**Task input:**
=== Begin Enclosure ===

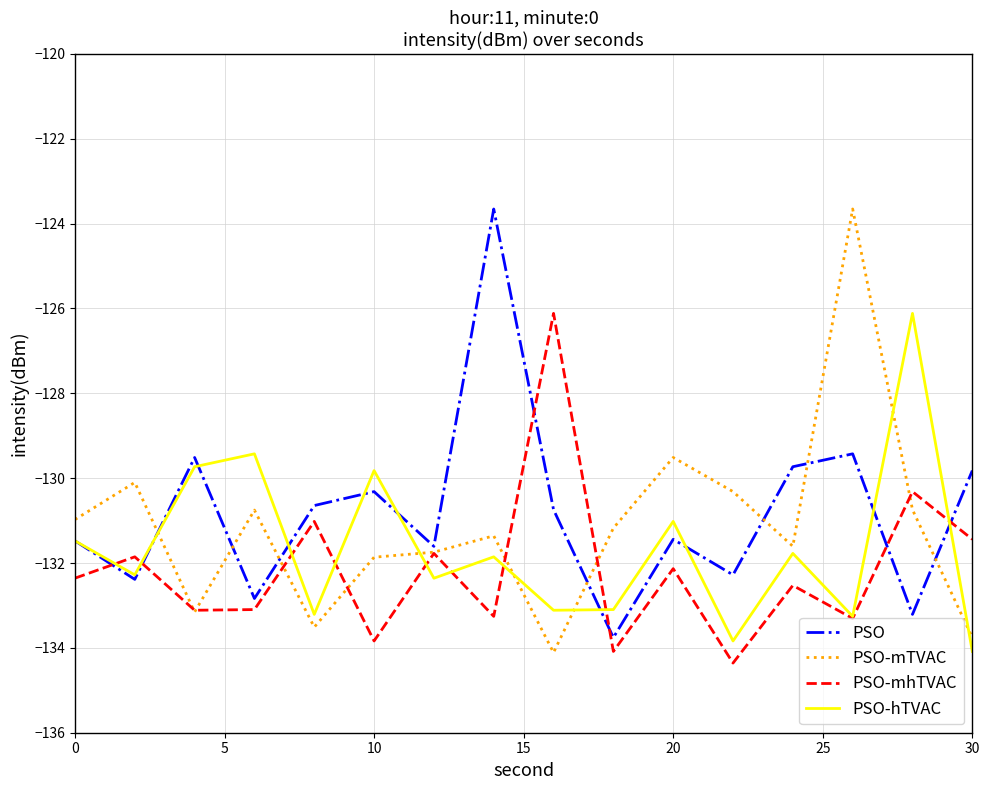

What is the minimum value shown in the chart?

-134.4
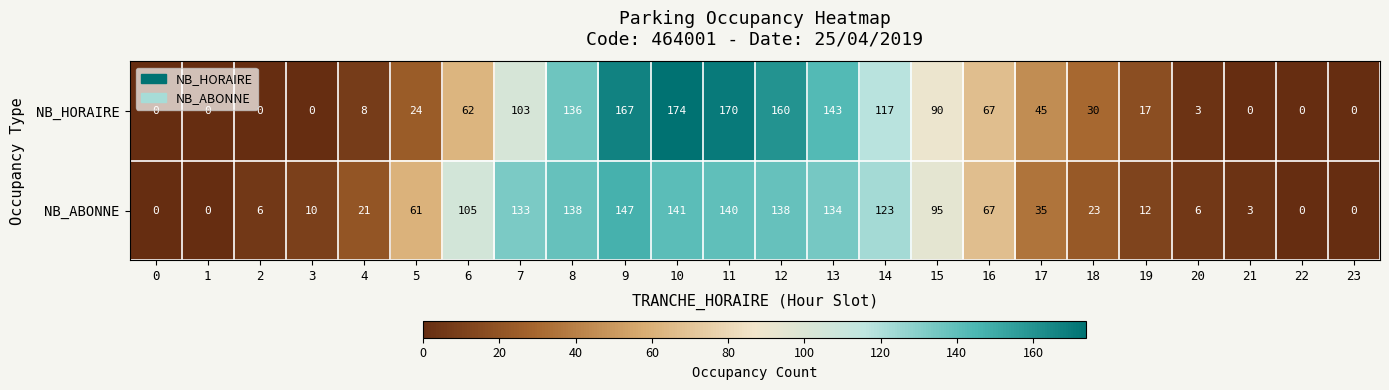

What is the difference between the maximum and minimum values in the NB_HORAIRE series?

174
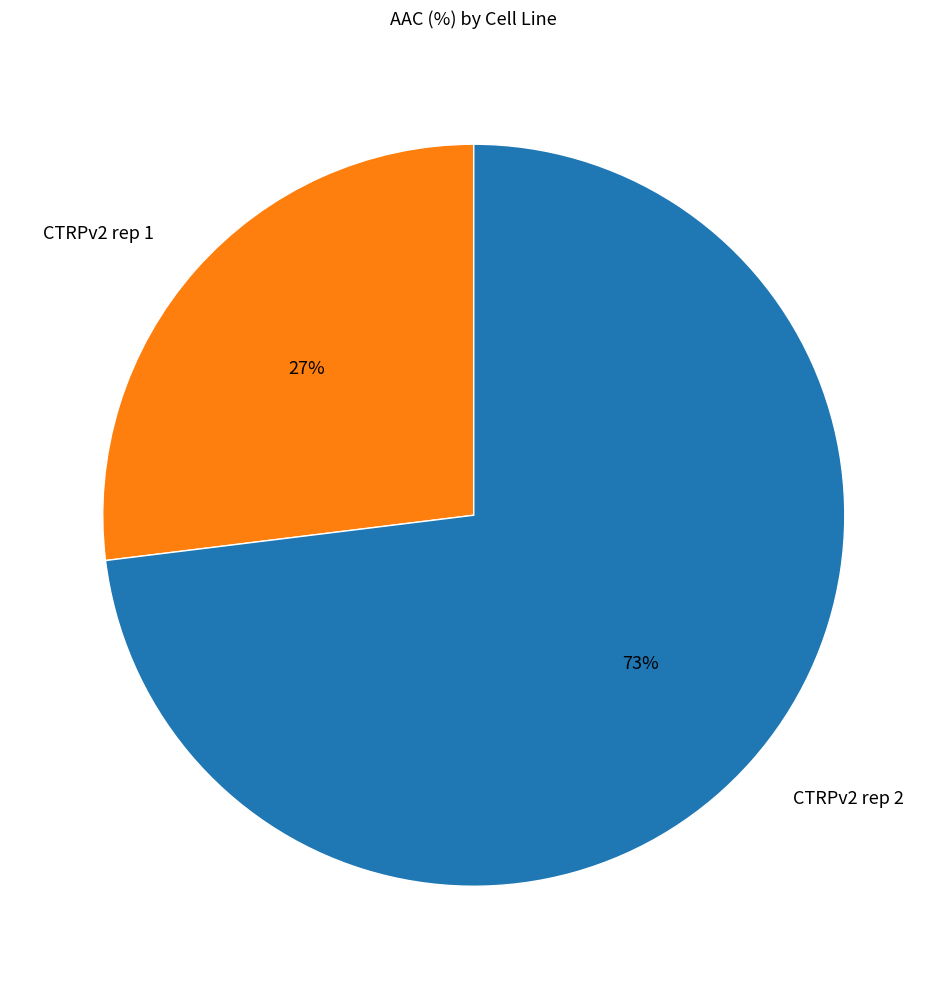

To the nearest percent, what is the combined percentage of CTRPv2 rep 2 and CTRPv2 rep 1?

100%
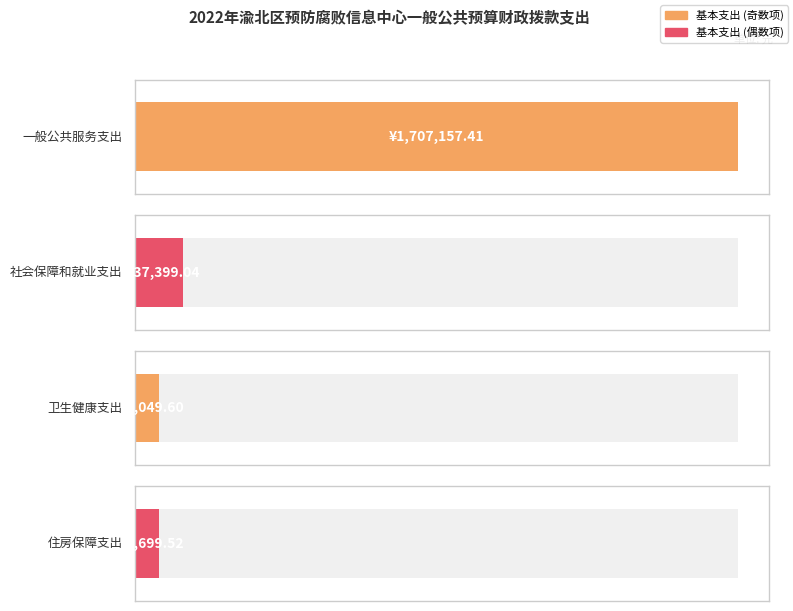

Where does the data first go above 137399?

一般公共服务支出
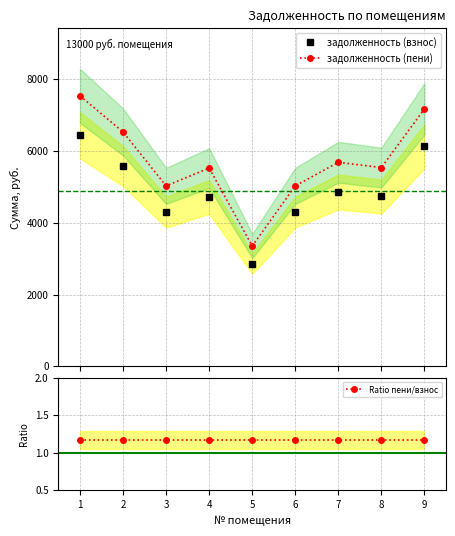

Which category has the lowest value across all series?

3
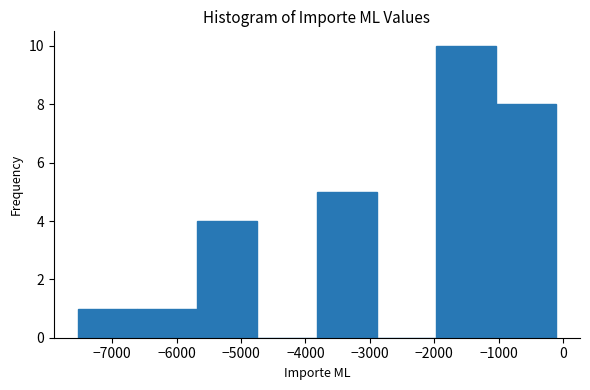

What is the height of the bar covering -2000 to -1000 on the x-axis? Neither the bar edges nor the heights are printed on the chart, so give them approximately, as read against the axes.

10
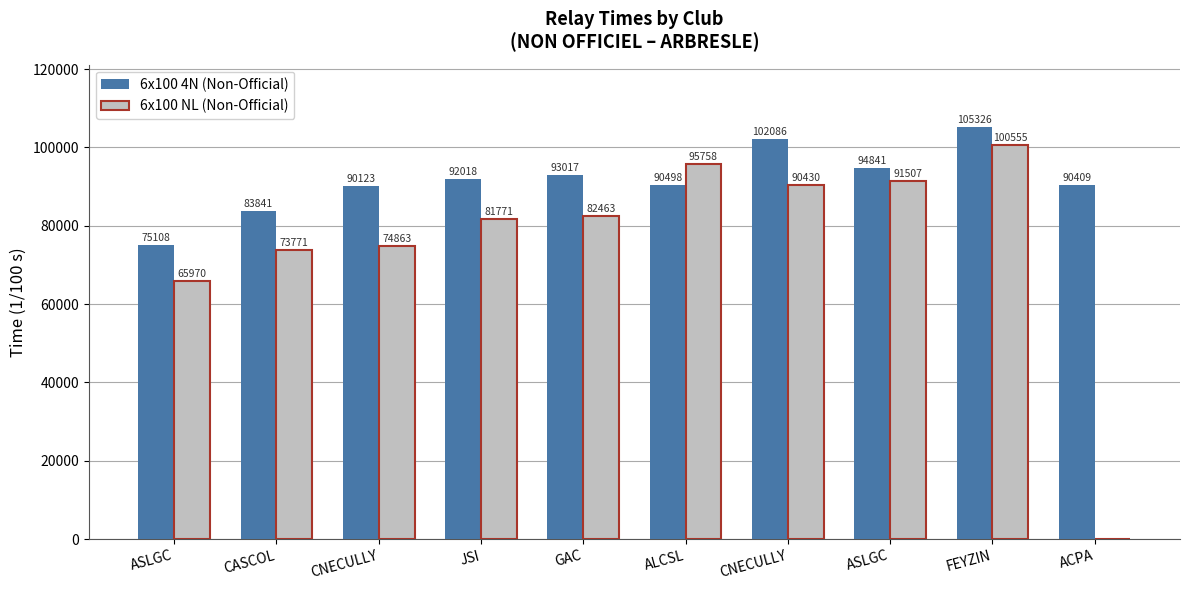

How many positive values does the 6x100 NL (Non-Official) series have?

9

=== End Enclosure ===

**Task to complete:** Switch "chart" to "graph" throughout the records above and write them out again with everything else unchanged. Leave out the pictures.

**Response:**
What is the minimum value shown in the graph?

-134.4

What is the difference between the maximum and minimum values in the NB_HORAIRE series?

174

To the nearest percent, what is the combined percentage of CTRPv2 rep 2 and CTRPv2 rep 1?

100%

Where does the data first go above 137399?

一般公共服务支出

Which category has the lowest value across all series?

3

What is the height of the bar covering -2000 to -1000 on the x-axis? Neither the bar edges nor the heights are printed on the graph, so give them approximately, as read against the axes.

10

How many positive values does the 6x100 NL (Non-Official) series have?

9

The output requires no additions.